Your goal: Output all entries precisely and leave out the pictures.

Records for the task:
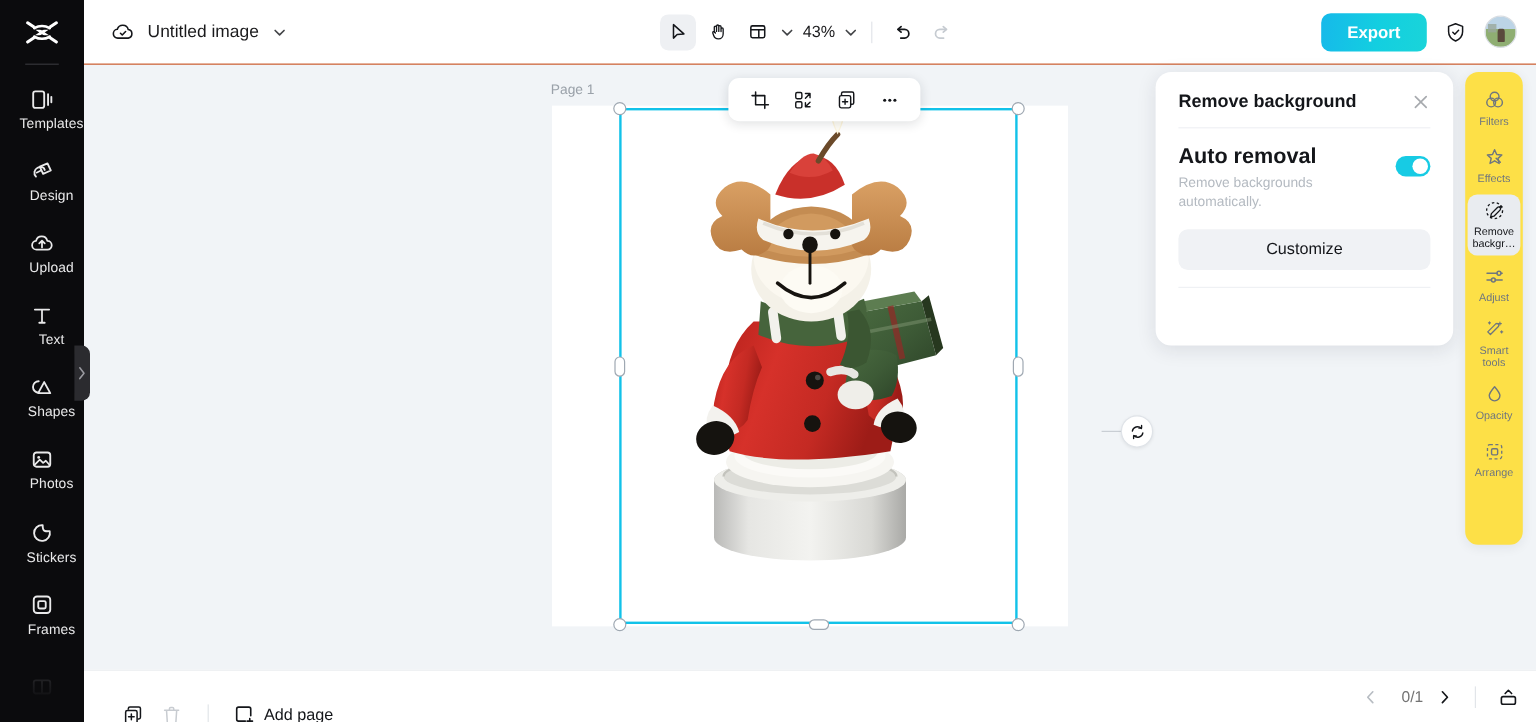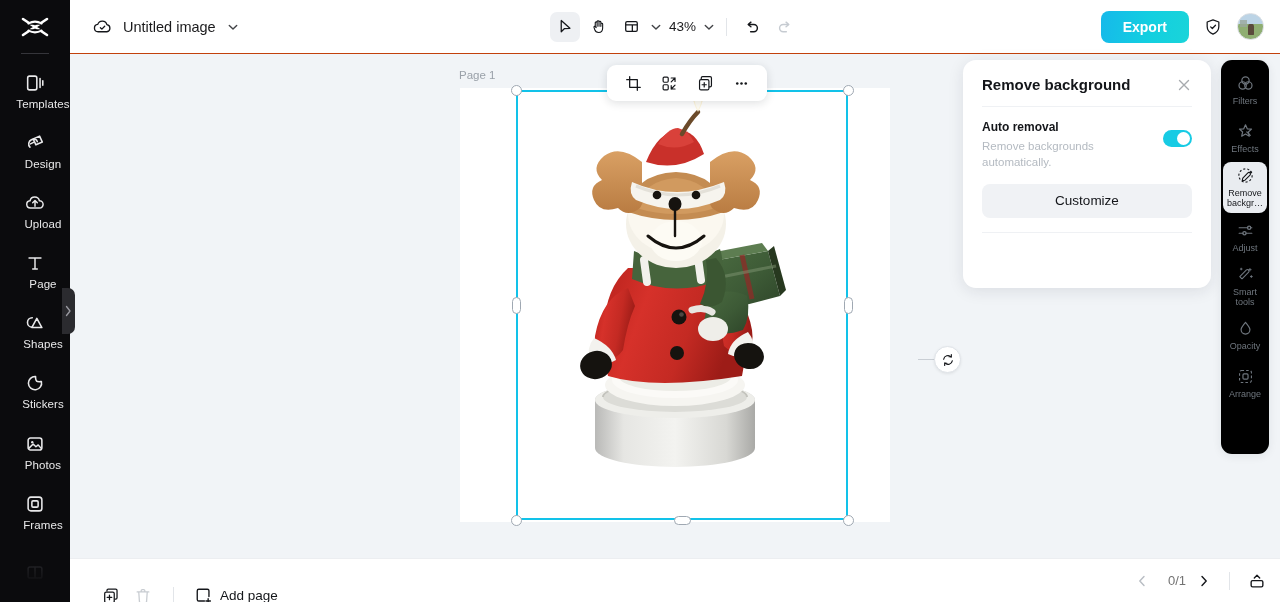--- a/index.html
+++ b/index.html
@@ -134,41 +134,41 @@
   .rpanel {
     position: absolute; left: 963px; top: 60px; width: 248px; height: 228px;
     background: #fff; border-radius: 13px; box-shadow: 0 3px 16px rgba(25,32,45,.10);
     padding: 16px 19px 16px 19px;
   }
   .rp-head { display: flex; align-items: center; justify-content: space-between; }
   .rp-title { font-size: 15px; font-weight: 700; color: #14161a; }
   .rp-close { width: 16px; height: 16px; cursor: pointer; opacity: .55; }
   .rp-hr { height: 1px; background: #eff1f4; margin: 13px 0 0 0; }
   .rp-sec { padding-top: 13px; position: relative; }
-  .rp-h2 { font-size: 12px; font-weight: 700; color: #14161a; margin-bottom: 5px; }
+  .rp-h2 { font-size: 18px; font-weight: 700; color: #14161a; margin-bottom: 5px; }
   .rp-desc { font-size: 11.5px; color: #b4bac1; line-height: 1.38; max-width: 168px; }
   .toggle {
     position: absolute; right: 0; top: 23px; width: 29px; height: 17px;
     background: #17cbe4; border-radius: 9px; cursor: pointer;
   }
   .toggle::after {
     content:""; position: absolute; right: 2px; top: 2px;
     width: 13px; height: 13px; border-radius: 50%; background: #fff;
   }
   .customize {
     margin-top: 13px; width: 100%; height: 34px; border: none; border-radius: 8px;
     background: #f0f2f5; color: #14161a; font-size: 13.5px; cursor: pointer;
     font-family: "Liberation Sans", sans-serif;
   }
   .rp-row-chev { position: absolute; right: 0; top: 40px; width: 13px; height: 13px; opacity: .4; }
 
   
   .rrail {
     position: absolute; left: 1221px; top: 60px; width: 48px; height: 394px;
-    background: #000000; border-radius: 11px; box-shadow: 0 2px 10px rgba(25,32,45,.08);
+    background: #fde047; border-radius: 11px; box-shadow: 0 2px 10px rgba(25,32,45,.08);
     display: flex; flex-direction: column; align-items: center; padding-top: 6px;
   }
   .rr-item {
     width: 44px; min-height: 48px; border-radius: 8px; cursor: pointer;
     display: flex; flex-direction: column; align-items: center; justify-content: center;
     gap: 3px; padding: 4px 0;
   }
   .rr-item.active { background: #e9ecf0; }
   .rr-lbl { font-size: 9px; color: #6f767e; line-height: 1.15; text-align: center; width: 42px; }
   .rr-item.active .rr-lbl { color: #14161a; }
@@ -224,45 +224,45 @@
         <path d="M7 17.5a4 4 0 0 1-.4-7.98A5.2 5.2 0 0 1 16.8 9.6 3.95 3.95 0 0 1 17 17.5z" stroke="#e9e9ea" stroke-width="1.6" stroke-linejoin="round"></path>
         <path d="M12 15.5V9.5M9.5 11.8 12 9.3l2.5 2.5" stroke="#e9e9ea" stroke-width="1.6" stroke-linecap="round" stroke-linejoin="round"></path>
       </svg>
       <span class="lbl">Upload</span>
     </div>
 
     <div class="side-item">
       <svg class="ico" viewBox="0 0 24 24" fill="none">
         <path d="M5.5 6.5h13M12 6.5v12M9.5 18.5h5" stroke="#e9e9ea" stroke-width="1.6" stroke-linecap="round"></path>
       </svg>
-      <span class="lbl">Page</span>
+      <span class="lbl">Text</span>
     </div>
 
     <div class="side-item">
       <svg class="ico" viewBox="0 0 24 24" fill="none">
         <path d="M9 6.2a5.2 5.2 0 0 0 0 10.4" stroke="#e9e9ea" stroke-width="1.7" stroke-linecap="round"></path>
         <path d="M14 7 19.5 17h-11z" stroke="#e9e9ea" stroke-width="1.7" stroke-linejoin="round"></path>
       </svg>
       <span class="lbl">Shapes</span>
-    </div>
-
-    <div class="side-item">
-      <svg class="ico" viewBox="0 0 24 24" fill="none">
-        <path d="M19 10.5A7.2 7.2 0 1 1 12.6 5c0 3 .4 5.1 2 5.4 1.5.3 3.2.1 4.4.1z" stroke="#e9e9ea" stroke-width="1.7" stroke-linejoin="round"></path>
-      </svg>
-      <span class="lbl">Stickers</span>
     </div>
 
     <div class="side-item">
       <svg class="ico" viewBox="0 0 24 24" fill="none">
         <rect x="4.5" y="5.5" width="15" height="13" rx="2.5" stroke="#e9e9ea" stroke-width="1.7"></rect>
         <circle cx="9" cy="10" r="1.3" fill="#e9e9ea"></circle>
         <path d="M5.5 16.5 10 12l3 3 2.5-2 3 3.5" stroke="#e9e9ea" stroke-width="1.6" stroke-linejoin="round" stroke-linecap="round"></path>
       </svg>
       <span class="lbl">Photos</span>
+    </div>
+
+    <div class="side-item">
+      <svg class="ico" viewBox="0 0 24 24" fill="none">
+        <path d="M19 10.5A7.2 7.2 0 1 1 12.6 5c0 3 .4 5.1 2 5.4 1.5.3 3.2.1 4.4.1z" stroke="#e9e9ea" stroke-width="1.7" stroke-linejoin="round"></path>
+      </svg>
+      <span class="lbl">Stickers</span>
     </div>
 
     <div class="side-item">
       <svg class="ico" viewBox="0 0 24 24" fill="none">
         <rect x="4.5" y="4.5" width="15" height="15" rx="3" stroke="#e9e9ea" stroke-width="1.7"></rect>
         <rect x="8.6" y="8.6" width="6.8" height="6.8" rx="1.3" stroke="#e9e9ea" stroke-width="1.7"></rect>
       </svg>
       <span class="lbl">Frames</span>
     </div>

Answer space:
--- a/index.html
+++ b/index.html
@@ -134,41 +134,41 @@
   .rpanel {
     position: absolute; left: 963px; top: 60px; width: 248px; height: 228px;
     background: #fff; border-radius: 13px; box-shadow: 0 3px 16px rgba(25,32,45,.10);
     padding: 16px 19px 16px 19px;
   }
   .rp-head { display: flex; align-items: center; justify-content: space-between; }
   .rp-title { font-size: 15px; font-weight: 700; color: #14161a; }
   .rp-close { width: 16px; height: 16px; cursor: pointer; opacity: .55; }
   .rp-hr { height: 1px; background: #eff1f4; margin: 13px 0 0 0; }
   .rp-sec { padding-top: 13px; position: relative; }
-  .rp-h2 { font-size: 12px; font-weight: 700; color: #14161a; margin-bottom: 5px; }
+  .rp-h2 { font-size: 18px; font-weight: 700; color: #14161a; margin-bottom: 5px; }
   .rp-desc { font-size: 11.5px; color: #b4bac1; line-height: 1.38; max-width: 168px; }
   .toggle {
     position: absolute; right: 0; top: 23px; width: 29px; height: 17px;
     background: #17cbe4; border-radius: 9px; cursor: pointer;
   }
   .toggle::after {
     content:""; position: absolute; right: 2px; top: 2px;
     width: 13px; height: 13px; border-radius: 50%; background: #fff;
   }
   .customize {
     margin-top: 13px; width: 100%; height: 34px; border: none; border-radius: 8px;
     background: #f0f2f5; color: #14161a; font-size: 13.5px; cursor: pointer;
     font-family: "Liberation Sans", sans-serif;
   }
   .rp-row-chev { position: absolute; right: 0; top: 40px; width: 13px; height: 13px; opacity: .4; }
 
   
   .rrail {
     position: absolute; left: 1221px; top: 60px; width: 48px; height: 394px;
-    background: #000000; border-radius: 11px; box-shadow: 0 2px 10px rgba(25,32,45,.08);
+    background: #fde047; border-radius: 11px; box-shadow: 0 2px 10px rgba(25,32,45,.08);
     display: flex; flex-direction: column; align-items: center; padding-top: 6px;
   }
   .rr-item {
     width: 44px; min-height: 48px; border-radius: 8px; cursor: pointer;
     display: flex; flex-direction: column; align-items: center; justify-content: center;
     gap: 3px; padding: 4px 0;
   }
   .rr-item.active { background: #e9ecf0; }
   .rr-lbl { font-size: 9px; color: #6f767e; line-height: 1.15; text-align: center; width: 42px; }
   .rr-item.active .rr-lbl { color: #14161a; }
@@ -224,45 +224,45 @@
         <path d="M7 17.5a4 4 0 0 1-.4-7.98A5.2 5.2 0 0 1 16.8 9.6 3.95 3.95 0 0 1 17 17.5z" stroke="#e9e9ea" stroke-width="1.6" stroke-linejoin="round"></path>
         <path d="M12 15.5V9.5M9.5 11.8 12 9.3l2.5 2.5" stroke="#e9e9ea" stroke-width="1.6" stroke-linecap="round" stroke-linejoin="round"></path>
       </svg>
       <span class="lbl">Upload</span>
     </div>
 
     <div class="side-item">
       <svg class="ico" viewBox="0 0 24 24" fill="none">
         <path d="M5.5 6.5h13M12 6.5v12M9.5 18.5h5" stroke="#e9e9ea" stroke-width="1.6" stroke-linecap="round"></path>
       </svg>
-      <span class="lbl">Page</span>
+      <span class="lbl">Text</span>
     </div>
 
     <div class="side-item">
       <svg class="ico" viewBox="0 0 24 24" fill="none">
         <path d="M9 6.2a5.2 5.2 0 0 0 0 10.4" stroke="#e9e9ea" stroke-width="1.7" stroke-linecap="round"></path>
         <path d="M14 7 19.5 17h-11z" stroke="#e9e9ea" stroke-width="1.7" stroke-linejoin="round"></path>
       </svg>
       <span class="lbl">Shapes</span>
-    </div>
-
-    <div class="side-item">
-      <svg class="ico" viewBox="0 0 24 24" fill="none">
-        <path d="M19 10.5A7.2 7.2 0 1 1 12.6 5c0 3 .4 5.1 2 5.4 1.5.3 3.2.1 4.4.1z" stroke="#e9e9ea" stroke-width="1.7" stroke-linejoin="round"></path>
-      </svg>
-      <span class="lbl">Stickers</span>
     </div>
 
     <div class="side-item">
       <svg class="ico" viewBox="0 0 24 24" fill="none">
         <rect x="4.5" y="5.5" width="15" height="13" rx="2.5" stroke="#e9e9ea" stroke-width="1.7"></rect>
         <circle cx="9" cy="10" r="1.3" fill="#e9e9ea"></circle>
         <path d="M5.5 16.5 10 12l3 3 2.5-2 3 3.5" stroke="#e9e9ea" stroke-width="1.6" stroke-linejoin="round" stroke-linecap="round"></path>
       </svg>
       <span class="lbl">Photos</span>
+    </div>
+
+    <div class="side-item">
+      <svg class="ico" viewBox="0 0 24 24" fill="none">
+        <path d="M19 10.5A7.2 7.2 0 1 1 12.6 5c0 3 .4 5.1 2 5.4 1.5.3 3.2.1 4.4.1z" stroke="#e9e9ea" stroke-width="1.7" stroke-linejoin="round"></path>
+      </svg>
+      <span class="lbl">Stickers</span>
     </div>
 
     <div class="side-item">
       <svg class="ico" viewBox="0 0 24 24" fill="none">
         <rect x="4.5" y="4.5" width="15" height="15" rx="3" stroke="#e9e9ea" stroke-width="1.7"></rect>
         <rect x="8.6" y="8.6" width="6.8" height="6.8" rx="1.3" stroke="#e9e9ea" stroke-width="1.7"></rect>
       </svg>
       <span class="lbl">Frames</span>
     </div>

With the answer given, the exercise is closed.